Перед глазами Гречки и Фомушки вверх неподвижным лицом, обрамленная белым холщовым саваном, лежала мертвая женщина в арестантском капоте. У обоих крупными каплями проступил холодный пот на лбу.
– Где же деньги-то?.. Не слыхать что-то. – чуть слышно бормотал Фомушка, шаря по трупу своей трепещущей рукою.
– Больно прыток, – с худо скрытою злостью прошипел Гречка, отстраняя прочь от тела руку блаженного, из боязни, чтобы тот первый не нашел как-нибудь заветного рубля, – больно прыток!.. Забыл, что дядя Жиган сказывал? Исперва надо надругательство над нею сотворить, а потом уже деньги-то сами объявятся.
– Ну, какого там еще надругательства? – шепотом огрызнулся Фомушка. – Дал ей тумака доброго – и вся недолга! Вот-те и надругательство будет.
– Приподыми-ка ее! – приказал Гречка тоном, не допускавшим прекословья.
Фомушка взял покойницу за плечи и, придерживая рукою, посадил в гробу.
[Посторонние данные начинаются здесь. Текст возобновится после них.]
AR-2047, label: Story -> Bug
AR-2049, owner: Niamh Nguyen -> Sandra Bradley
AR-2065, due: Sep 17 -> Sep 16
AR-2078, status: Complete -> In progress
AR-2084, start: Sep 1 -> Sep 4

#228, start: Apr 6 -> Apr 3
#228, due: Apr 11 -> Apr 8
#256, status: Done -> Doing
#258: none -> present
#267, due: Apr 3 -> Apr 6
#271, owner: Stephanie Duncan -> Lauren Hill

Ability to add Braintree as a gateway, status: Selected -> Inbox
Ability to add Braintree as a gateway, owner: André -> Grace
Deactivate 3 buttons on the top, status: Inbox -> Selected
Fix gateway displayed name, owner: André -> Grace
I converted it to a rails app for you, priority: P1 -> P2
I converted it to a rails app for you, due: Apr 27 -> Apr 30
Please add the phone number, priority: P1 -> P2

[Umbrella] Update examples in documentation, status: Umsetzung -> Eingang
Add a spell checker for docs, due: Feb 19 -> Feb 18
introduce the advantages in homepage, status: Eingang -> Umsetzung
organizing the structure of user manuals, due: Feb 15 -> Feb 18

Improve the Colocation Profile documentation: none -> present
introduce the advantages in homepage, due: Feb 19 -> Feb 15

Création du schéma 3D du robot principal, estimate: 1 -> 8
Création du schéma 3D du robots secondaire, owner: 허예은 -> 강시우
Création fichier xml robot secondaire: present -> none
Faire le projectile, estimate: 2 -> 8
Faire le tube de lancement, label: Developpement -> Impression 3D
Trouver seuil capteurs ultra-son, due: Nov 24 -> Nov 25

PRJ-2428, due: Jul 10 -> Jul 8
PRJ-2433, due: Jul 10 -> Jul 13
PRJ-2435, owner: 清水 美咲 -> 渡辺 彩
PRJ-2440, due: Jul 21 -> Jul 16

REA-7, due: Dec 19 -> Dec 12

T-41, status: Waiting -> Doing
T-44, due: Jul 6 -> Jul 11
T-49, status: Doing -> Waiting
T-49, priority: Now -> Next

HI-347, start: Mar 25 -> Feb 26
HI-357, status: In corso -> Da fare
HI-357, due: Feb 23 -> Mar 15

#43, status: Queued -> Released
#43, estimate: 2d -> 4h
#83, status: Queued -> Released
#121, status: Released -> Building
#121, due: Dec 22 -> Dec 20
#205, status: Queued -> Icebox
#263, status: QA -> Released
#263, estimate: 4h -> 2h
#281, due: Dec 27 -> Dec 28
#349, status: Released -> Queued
При этом движении руки ее тихо опустились на колени.
– Братец ты мой, – с некоторым ужасом изумился блаженный, – да она мягкая, не закоченевшая совсем!
– Толкуй, баба! Мерещится! – отозвался Гречка, хотя сам очень хорошо заметил то же.
В эту минуту невольный ужас мешался в нем с чувством, которое говорило: минута еще – и ты достиг, и ты счастливый человек! – и потому он силился подавить в себе этот суеверный страх, но нервы плохо покорялись усилиям воли и ходуном ходили, тряся его, как в лихорадке.
Наконец почувствовал он, что настала решительная, роковая минута. Глаза его налились кровью, грудь высоко и тяжело вздымалась, а лицо было бледно почти так же, как лицо покойницы. Закусив губу и задержав дыхание, он сквозь зубы тихо простонал блаженному: «Держи!» – и, сильно развернувшись, с ругательством наотмашь ударил ее в грудь ладонью. В эту минуту раздался короткий и слабый крик женщины.
Гробокопатели шарахнулись в сторону – и труп упал навзничь, но в ту же минуту, с усилием и очень слабым стоном, в гробу поднялась и села в прежнее положение живая женщина.
Фомушка с Гречкой, не слыша ног под собой от великого ужаса, инстинктивно упали на корячки и поползли, не смея обернуться на раскрытую могилу и не в силах будучи закричать, потому что от леденящего страха мгновенно потеряли голос, как теряется он иногда в тяжелом сонном кошмаре.
Проползя несколько саженей, Гречка поднялся на ноги, а вслед за ним стал и Фомушка: в эту минуту, после первого поражающего потрясения, у них едва-едва мелькнули слабые проблески сознанья, и потому оба, под неодолимым обаянием дико-суеверного страха, без оглядки пустились бежать с кладбища. Инстинкт самосохранения и этот бледный луч сознания вели их к той же самой лазейке, с помощью которой удалось им, за час перед этим, пробраться сюда; и теперь, спотыкаясь о кресты и могилы и падая на каждом шагу, дотащились они кое-как до разобранной канавочной загородки и прытко пустились наперекоски, через огородные грядки к избе Устиньи Самсоновны.